━━━━━ DATA TO USE ━━━━━
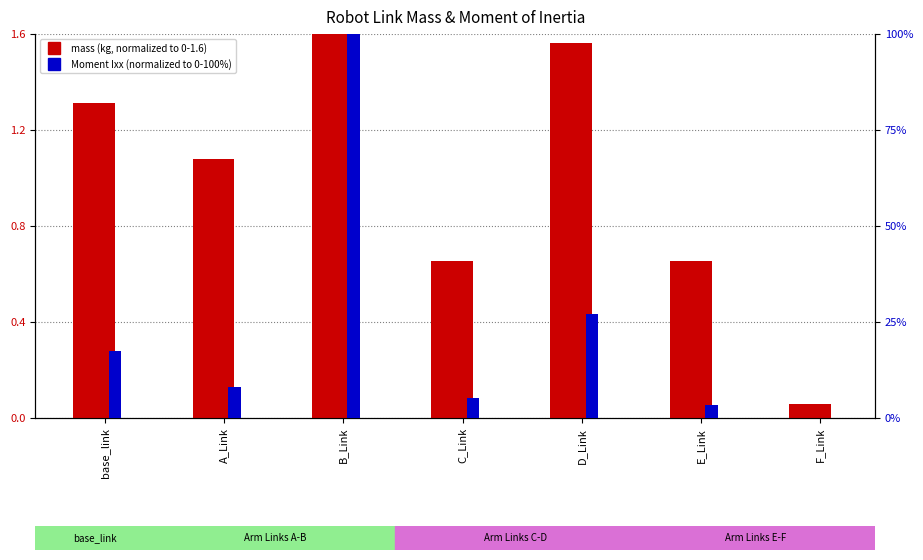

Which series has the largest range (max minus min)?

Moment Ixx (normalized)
━━━━━
━━━━━ DATA TO USE ━━━━━
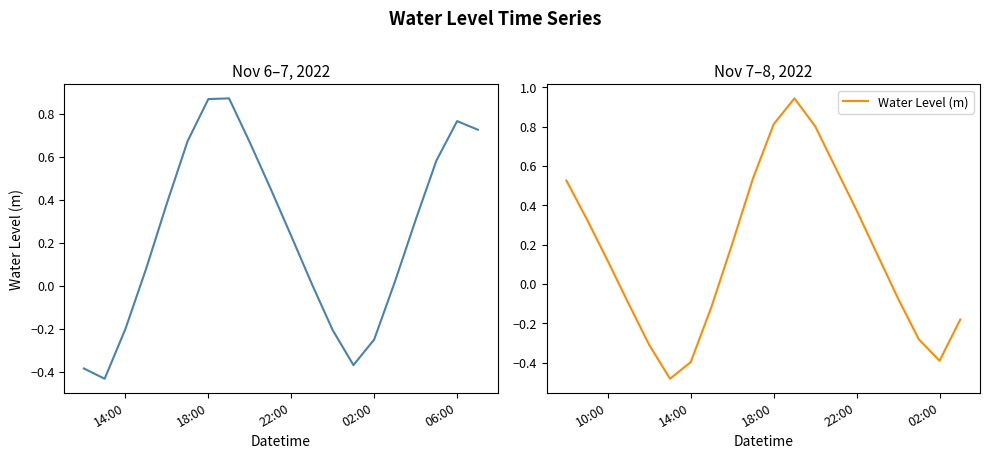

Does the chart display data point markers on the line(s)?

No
━━━━━
━━━━━ DATA TO USE ━━━━━
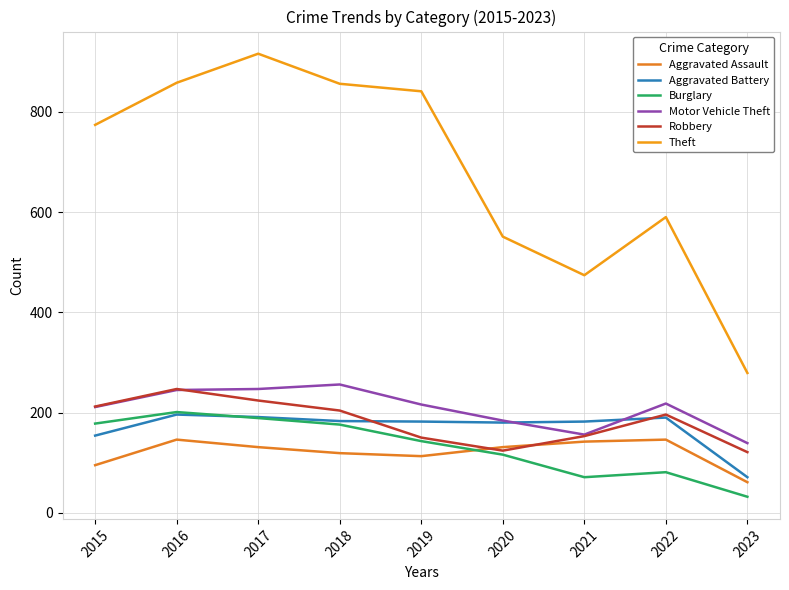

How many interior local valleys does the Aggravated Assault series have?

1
━━━━━
**GOAL OF THE EXERCISE:**
Return each line of the material above that contains the word "series".

**TASK SOLUTION:**
Which series has the largest range (max minus min)?
How many interior local valleys does the Aggravated Assault series have?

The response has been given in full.